One Night Wife (The Confidence Game 1) - Page 51

“I have a bit of a headache.”

He shot a glance at her. “Am I your headache?”

“No. I thought I might be yours.”

Mutual awkwardness. She was the highlight of his year. “How was your week?” That was a safer topic.

She talked then about donor registers and partner charities on the ground in Africa, the Middle East, an

d Asia, and the new batch of loans that was going ahead, and then made his foot stutter on the accelerator. “I hated that you thought I wasn’t serious about D4D, but you were right.”

He winced. “Did I say that?” Shit, yes, he had, when she was thrown by the excess of the XRad party. “That was unnecessarily harsh.” A useful but unforgiveable manipulation. “I shouldn’t have said it, and I don’t believe it’s true.”

“Wow, that sounded like an apology.”

So there was no question, he said, “I’m sorry, Fin.”

She poked him in the ribs. “I like it.

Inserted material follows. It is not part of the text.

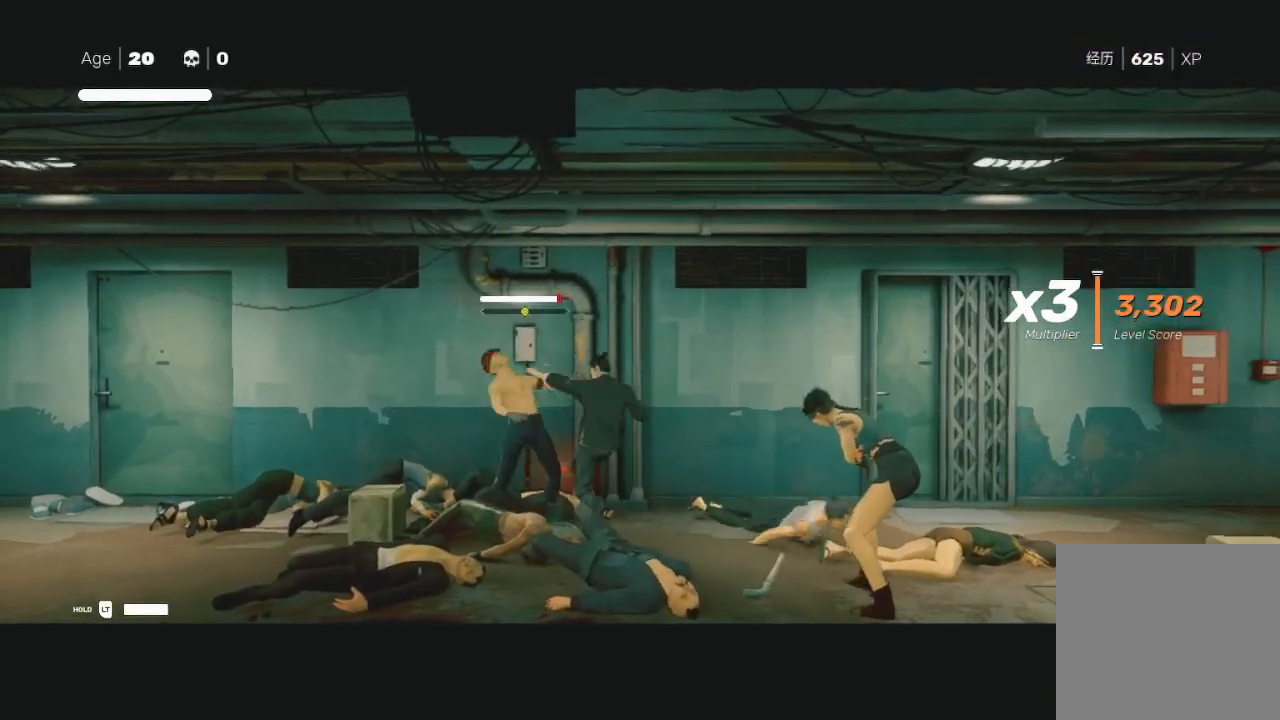
{"buttons": [], "left_stick": "up-right", "right_stick": "center", "events": [[67, "left_stick", "right"], [133, "X", "up"], [133, "left_stick", "left"], [233, "L3", "down"], [233, "X", "down"], [367, "X", "up"], [400, "L3", "up"], [400, "X", "down"], [500, "X", "up"], [500, "left_stick", "up-right"]]}
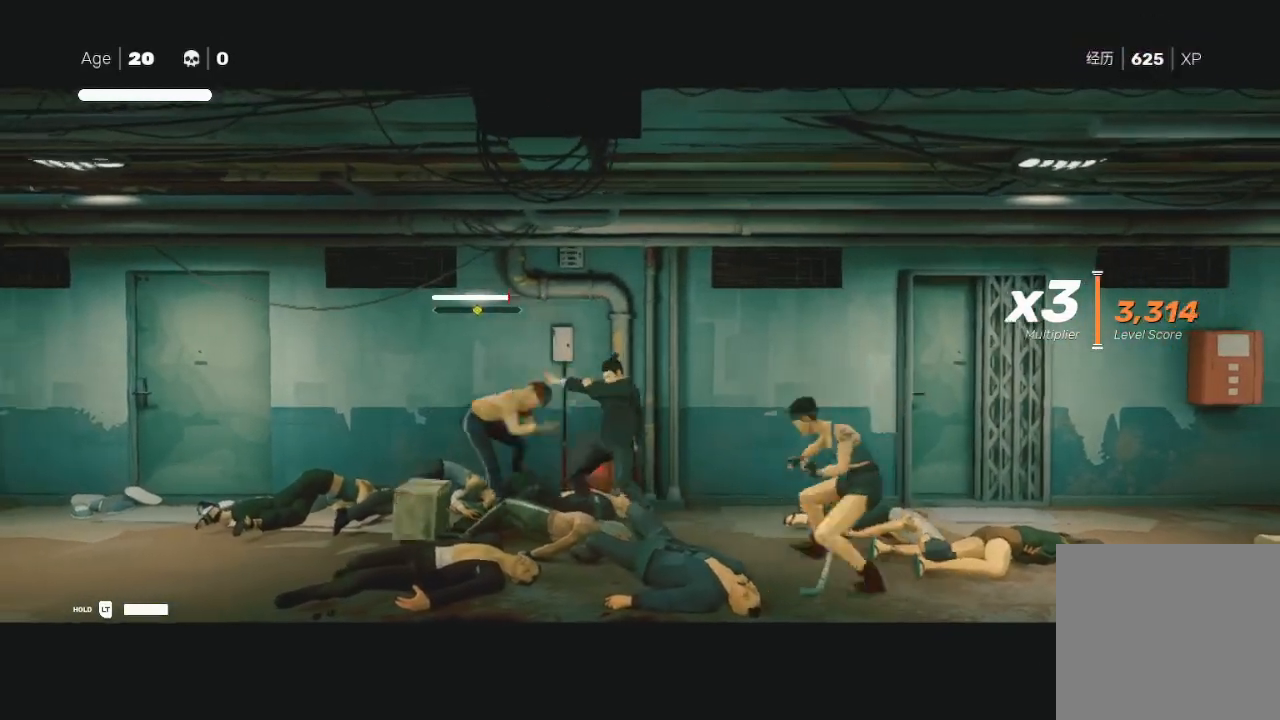
{"buttons": ["L1", "L3"], "left_stick": "down", "right_stick": "center", "events": [[67, "X", "down"], [100, "left_stick", "left"], [233, "X", "up"], [333, "R2", "down"], [400, "L3", "down"], [433, "L1", "down"], [467, "R2", "up"], [467, "left_stick", "down"]]}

But you made me think, and I figured out I’m still a flake. I liked the idea of running a charity and what that said about me as a person more than I appreciated what it means. I liked the romance of it but not the reality. Before we met, I was one of those people who’d wear colored ribbons, or tip a bucket of ice on themselves, or post on social media about supporting a cause because it’s fashionable. I was an armchair activist, wearing a pink pussyhat I knitted myself, except I was standing on a barstool and it was all about me, not the cause. D4D isn’t a fashion. It’s not a project to rehabilitate my self-worth, but that’s how I was treating it. I was using it to show people that I’m not a failure.”

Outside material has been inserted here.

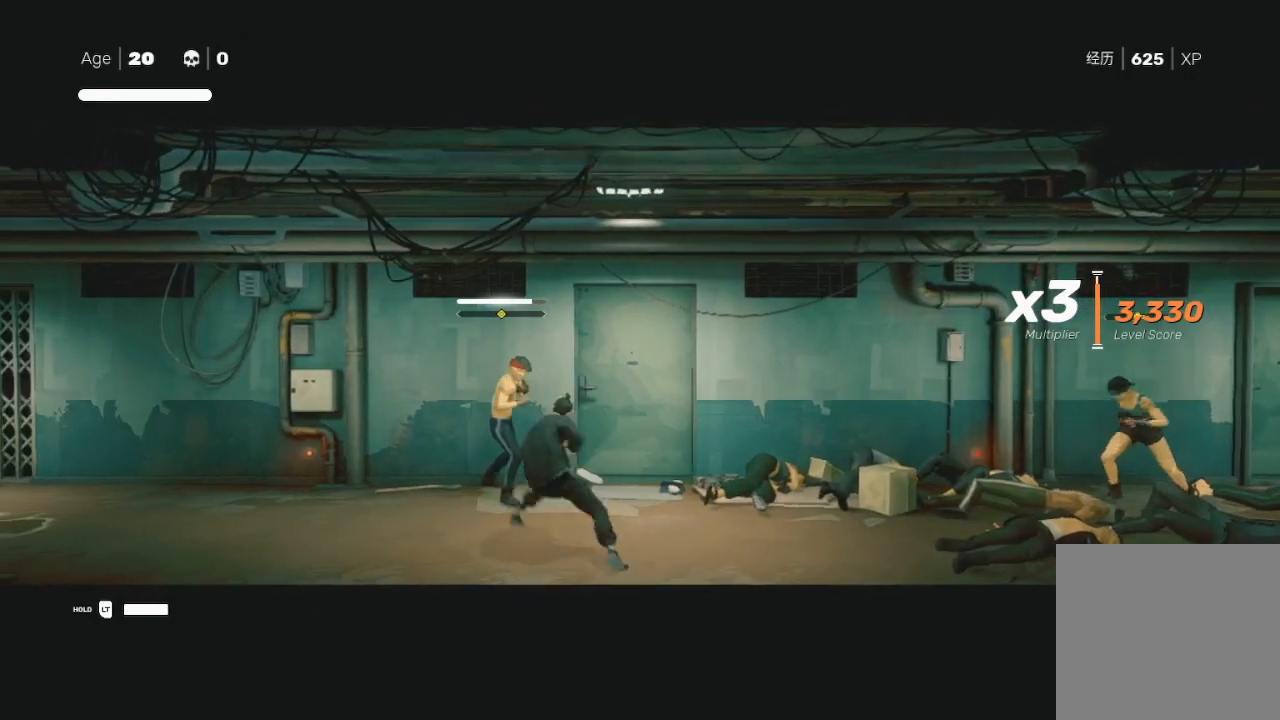
{"buttons": [], "left_stick": "up-left", "right_stick": "center", "events": [[33, "X", "down"], [100, "left_stick", "down"], [167, "X", "up"], [200, "X", "down"], [200, "left_stick", "up"], [367, "left_stick", "up-left"], [467, "X", "up"]]}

He looked across at her. Eyes down on her lap, fingers twisting a plain ring. He wanted to pull over so he could yank her into his arms and sell his apology in a way that made her never doubt herself again.

“I spent part of this week angry with you and part of it coming to terms with the fact that you were right. It was a game for me. I don’t want it to be a game anymore.”

“Where does that leave us?” He was ready to look for an exit, turn the car around and take her home if that’s what she needed.

She smiled for the first time since she’d gotten in the car. “Halfway to Beacon and maybe friends.”

Friends would be a good outcome, better than he deserved. Friends would make things easier when they were on the job and easier when they weren’t, and friendships drifted apart, which is what would ultimately need to happen.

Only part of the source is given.